The following shows a simplified `PageCore` (the actual implementation has 14+ fields):

```python
@dataclass
class PageCore(Cacheable):
    source_path: str
    title: str
    date: datetime | None = None
    tags: list[str] = field(default_factory=list)

    def to_cache_dict(self) -> dict[str, Any]:
        """Serialize PageCore to cache-friendly dictionary."""
        return {
            "source_path": self.source_path,
            "title": self.title,
            "date": self.date.isoformat() if self.date else None,
            "tags": self.tags,
        }

    @classmethod
    def from_cache_dict(cls, data: dict[str, Any]) -> PageCore:
        """Deserialize PageCore from cache dictionary."""
        return cls(
            source_path=data["source_path"],
            title=data["title"],
            date=datetime.fromisoformat(data["date"]) if data.get("date") else None,
            tags=data.get("tags", []),
        )
```

See `bengal/core/page/page_core.py` for the full implementation.

### Generic CacheStore Helper

Bengal provides a generic `CacheStore` helper for type-safe cache operations:

```python
from bengal.cache.cache_store import CacheStore

# Type-safe cache operations
store = CacheStore[PageCore](cache_path)
store.save([page1.core, page2.core])  # List of Cacheable objects
entries = store.load()  # Returns list[PageCore]
```

### Benefits

- **Type Safety**: Static type checkers (ty) validate cache contracts at compile time
- **Consistency**: All cache entries follow the same serialization pattern
- **Versioning**: Built-in version checking for cache invalidation
- **Safety**: Prevents accidental pickling of complex objects that might break across versions
- **Performance**: Protocol has zero runtime overhead (structural typing)

### PageCore Serialization

With PageCore, cache serialization is type-safe via the Cacheable protocol:

```python
# Before: Manual field mapping (error-prone)
cache_data = {
    "source_path": str(page.source_path),
    "title": page.title,
    "date": page.date.isoformat() if page.date else None,
    # ... 10+ more fields
}

# After: Use to_cache_dict() for correct serialization
cache_data = page.core.to_cache_dict()  # datetime → ISO-8601, all types handled

# Round-trip example
loaded = PageCore.from_cache_dict(cache_data)
assert loaded.title == page.core.title
```

:::{note}
Don't use `asdict(page.core)` directly—it won't convert `datetime` to ISO-8601 strings.
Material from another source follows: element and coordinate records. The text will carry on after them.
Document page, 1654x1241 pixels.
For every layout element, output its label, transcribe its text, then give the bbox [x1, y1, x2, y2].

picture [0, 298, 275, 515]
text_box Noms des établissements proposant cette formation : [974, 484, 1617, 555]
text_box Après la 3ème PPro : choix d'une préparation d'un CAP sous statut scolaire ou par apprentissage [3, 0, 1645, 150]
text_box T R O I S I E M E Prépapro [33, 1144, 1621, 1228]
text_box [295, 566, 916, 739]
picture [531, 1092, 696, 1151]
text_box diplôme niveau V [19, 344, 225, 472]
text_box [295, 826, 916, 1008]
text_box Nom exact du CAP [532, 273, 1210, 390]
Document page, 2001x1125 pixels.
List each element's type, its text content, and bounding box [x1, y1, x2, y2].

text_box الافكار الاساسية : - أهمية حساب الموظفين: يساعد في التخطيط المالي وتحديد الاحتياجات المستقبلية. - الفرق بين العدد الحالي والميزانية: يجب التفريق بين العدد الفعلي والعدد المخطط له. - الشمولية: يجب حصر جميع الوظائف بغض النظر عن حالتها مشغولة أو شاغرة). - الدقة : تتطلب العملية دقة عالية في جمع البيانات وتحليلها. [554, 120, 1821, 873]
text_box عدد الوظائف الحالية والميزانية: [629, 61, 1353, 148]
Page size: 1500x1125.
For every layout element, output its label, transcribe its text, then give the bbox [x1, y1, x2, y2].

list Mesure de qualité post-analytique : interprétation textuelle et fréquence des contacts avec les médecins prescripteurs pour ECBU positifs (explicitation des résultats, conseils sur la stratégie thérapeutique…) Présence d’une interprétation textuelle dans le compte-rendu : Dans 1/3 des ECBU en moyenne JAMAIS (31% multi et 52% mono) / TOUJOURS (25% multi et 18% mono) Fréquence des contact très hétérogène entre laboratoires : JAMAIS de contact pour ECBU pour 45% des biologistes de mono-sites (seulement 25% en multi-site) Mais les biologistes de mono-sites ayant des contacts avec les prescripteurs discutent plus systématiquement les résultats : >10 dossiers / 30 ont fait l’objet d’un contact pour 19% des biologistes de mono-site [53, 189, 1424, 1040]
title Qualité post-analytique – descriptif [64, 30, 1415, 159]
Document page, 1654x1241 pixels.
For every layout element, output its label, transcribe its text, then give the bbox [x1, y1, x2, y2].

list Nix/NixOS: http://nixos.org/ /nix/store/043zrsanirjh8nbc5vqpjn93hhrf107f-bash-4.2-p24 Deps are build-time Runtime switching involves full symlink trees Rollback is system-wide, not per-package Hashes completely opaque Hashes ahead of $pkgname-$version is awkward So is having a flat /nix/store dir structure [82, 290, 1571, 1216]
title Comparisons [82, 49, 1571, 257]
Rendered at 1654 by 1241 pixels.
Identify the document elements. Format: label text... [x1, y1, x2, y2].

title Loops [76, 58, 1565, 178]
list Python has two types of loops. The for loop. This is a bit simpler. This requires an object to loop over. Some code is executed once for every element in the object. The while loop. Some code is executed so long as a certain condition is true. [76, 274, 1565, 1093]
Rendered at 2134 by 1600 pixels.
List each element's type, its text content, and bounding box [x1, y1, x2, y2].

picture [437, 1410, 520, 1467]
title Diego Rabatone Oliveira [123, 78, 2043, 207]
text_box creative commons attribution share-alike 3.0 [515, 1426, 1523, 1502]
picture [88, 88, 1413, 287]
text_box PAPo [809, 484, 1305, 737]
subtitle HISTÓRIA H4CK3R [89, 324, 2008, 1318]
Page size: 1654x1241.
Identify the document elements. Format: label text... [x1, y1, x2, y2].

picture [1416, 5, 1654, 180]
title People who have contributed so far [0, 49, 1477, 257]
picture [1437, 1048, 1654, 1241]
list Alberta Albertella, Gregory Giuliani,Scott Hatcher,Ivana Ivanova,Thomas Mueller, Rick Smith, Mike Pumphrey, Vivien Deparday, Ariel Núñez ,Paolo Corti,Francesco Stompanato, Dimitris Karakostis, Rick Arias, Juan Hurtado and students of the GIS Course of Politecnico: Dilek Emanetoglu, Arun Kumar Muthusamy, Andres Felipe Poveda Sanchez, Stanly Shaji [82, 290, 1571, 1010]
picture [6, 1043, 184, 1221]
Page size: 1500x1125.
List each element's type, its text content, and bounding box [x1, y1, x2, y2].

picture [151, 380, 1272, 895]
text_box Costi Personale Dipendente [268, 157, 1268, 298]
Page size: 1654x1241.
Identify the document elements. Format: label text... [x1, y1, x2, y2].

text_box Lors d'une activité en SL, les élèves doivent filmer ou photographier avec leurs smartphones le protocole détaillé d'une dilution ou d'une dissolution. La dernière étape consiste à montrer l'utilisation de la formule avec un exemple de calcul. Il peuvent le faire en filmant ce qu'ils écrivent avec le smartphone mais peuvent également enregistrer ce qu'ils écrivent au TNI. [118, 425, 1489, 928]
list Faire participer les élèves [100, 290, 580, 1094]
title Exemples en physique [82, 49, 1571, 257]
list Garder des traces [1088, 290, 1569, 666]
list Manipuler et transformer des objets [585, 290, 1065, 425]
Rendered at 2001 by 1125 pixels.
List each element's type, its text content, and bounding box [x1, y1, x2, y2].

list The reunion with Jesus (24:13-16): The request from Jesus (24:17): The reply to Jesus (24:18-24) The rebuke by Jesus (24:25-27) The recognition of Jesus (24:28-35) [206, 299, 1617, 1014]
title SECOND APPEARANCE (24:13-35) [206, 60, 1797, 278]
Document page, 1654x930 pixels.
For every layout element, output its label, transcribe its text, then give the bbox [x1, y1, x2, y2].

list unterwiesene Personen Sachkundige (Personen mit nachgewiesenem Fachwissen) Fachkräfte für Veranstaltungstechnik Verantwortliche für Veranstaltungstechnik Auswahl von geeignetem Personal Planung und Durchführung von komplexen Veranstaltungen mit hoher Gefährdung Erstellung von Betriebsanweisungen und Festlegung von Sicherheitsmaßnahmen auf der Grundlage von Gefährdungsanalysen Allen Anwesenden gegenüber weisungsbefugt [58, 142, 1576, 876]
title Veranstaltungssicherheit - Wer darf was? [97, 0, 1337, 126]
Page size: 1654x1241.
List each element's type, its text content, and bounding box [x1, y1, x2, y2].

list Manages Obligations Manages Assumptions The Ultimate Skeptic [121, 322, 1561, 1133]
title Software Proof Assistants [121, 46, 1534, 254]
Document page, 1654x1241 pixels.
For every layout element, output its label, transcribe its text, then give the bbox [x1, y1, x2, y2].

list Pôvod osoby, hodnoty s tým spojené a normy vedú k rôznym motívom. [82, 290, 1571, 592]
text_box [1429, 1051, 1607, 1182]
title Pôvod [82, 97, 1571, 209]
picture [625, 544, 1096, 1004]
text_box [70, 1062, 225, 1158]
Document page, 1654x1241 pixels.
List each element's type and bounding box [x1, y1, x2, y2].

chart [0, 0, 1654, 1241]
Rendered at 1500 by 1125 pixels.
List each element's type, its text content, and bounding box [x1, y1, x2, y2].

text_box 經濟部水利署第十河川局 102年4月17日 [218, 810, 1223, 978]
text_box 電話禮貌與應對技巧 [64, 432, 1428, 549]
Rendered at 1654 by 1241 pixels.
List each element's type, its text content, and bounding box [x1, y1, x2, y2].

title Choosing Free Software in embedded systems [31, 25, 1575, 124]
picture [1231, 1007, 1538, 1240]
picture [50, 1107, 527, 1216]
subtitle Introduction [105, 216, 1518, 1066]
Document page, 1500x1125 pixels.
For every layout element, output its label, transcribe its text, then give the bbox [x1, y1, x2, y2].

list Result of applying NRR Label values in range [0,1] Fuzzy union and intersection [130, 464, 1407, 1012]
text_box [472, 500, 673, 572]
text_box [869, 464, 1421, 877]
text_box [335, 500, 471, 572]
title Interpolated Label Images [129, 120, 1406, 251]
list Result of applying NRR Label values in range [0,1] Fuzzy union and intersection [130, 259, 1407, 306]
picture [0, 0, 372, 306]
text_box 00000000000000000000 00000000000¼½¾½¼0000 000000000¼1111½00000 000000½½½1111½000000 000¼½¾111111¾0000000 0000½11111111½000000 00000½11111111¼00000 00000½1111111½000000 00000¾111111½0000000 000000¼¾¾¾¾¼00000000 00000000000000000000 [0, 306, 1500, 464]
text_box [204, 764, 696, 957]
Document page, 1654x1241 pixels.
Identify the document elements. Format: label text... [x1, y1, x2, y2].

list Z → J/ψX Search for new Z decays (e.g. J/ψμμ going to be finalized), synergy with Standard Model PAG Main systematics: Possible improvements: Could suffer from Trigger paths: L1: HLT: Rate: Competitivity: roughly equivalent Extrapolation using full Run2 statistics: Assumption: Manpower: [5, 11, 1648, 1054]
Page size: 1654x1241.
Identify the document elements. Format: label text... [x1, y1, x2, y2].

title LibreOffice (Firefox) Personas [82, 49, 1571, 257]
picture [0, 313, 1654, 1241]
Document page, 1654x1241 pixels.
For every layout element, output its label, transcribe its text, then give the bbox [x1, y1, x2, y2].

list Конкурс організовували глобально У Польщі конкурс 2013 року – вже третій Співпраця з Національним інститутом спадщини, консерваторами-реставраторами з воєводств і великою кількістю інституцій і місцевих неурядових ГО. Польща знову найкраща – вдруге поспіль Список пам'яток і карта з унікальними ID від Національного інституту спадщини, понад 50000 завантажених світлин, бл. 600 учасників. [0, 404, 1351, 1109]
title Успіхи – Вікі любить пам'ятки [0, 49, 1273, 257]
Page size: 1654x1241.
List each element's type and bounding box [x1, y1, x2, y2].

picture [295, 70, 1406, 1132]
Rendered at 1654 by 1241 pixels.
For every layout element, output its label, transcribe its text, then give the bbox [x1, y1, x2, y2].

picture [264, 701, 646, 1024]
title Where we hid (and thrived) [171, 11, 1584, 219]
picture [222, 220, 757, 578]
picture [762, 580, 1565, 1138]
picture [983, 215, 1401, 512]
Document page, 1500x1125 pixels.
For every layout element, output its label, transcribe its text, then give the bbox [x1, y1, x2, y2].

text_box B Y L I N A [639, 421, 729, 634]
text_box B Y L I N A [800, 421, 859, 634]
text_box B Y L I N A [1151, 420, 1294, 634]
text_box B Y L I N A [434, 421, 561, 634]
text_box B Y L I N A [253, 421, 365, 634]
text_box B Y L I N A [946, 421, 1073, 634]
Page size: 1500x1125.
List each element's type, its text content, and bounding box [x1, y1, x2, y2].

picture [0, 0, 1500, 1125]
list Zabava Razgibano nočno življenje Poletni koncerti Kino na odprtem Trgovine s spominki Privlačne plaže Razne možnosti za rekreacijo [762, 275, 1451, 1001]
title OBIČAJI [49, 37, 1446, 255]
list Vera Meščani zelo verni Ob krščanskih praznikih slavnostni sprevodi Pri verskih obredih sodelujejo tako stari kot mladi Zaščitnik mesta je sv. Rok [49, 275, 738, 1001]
Always use `to_cache_dict()` for correct serialization.
:::

### Runtime Validation

The `@runtime_checkable` decorator allows `isinstance()` checks:

```python
from bengal.protocols import Cacheable

if isinstance(obj, Cacheable):
    data = obj.to_cache_dict()
    # Safe to serialize
```

However, static type checking via ty is the primary validation method.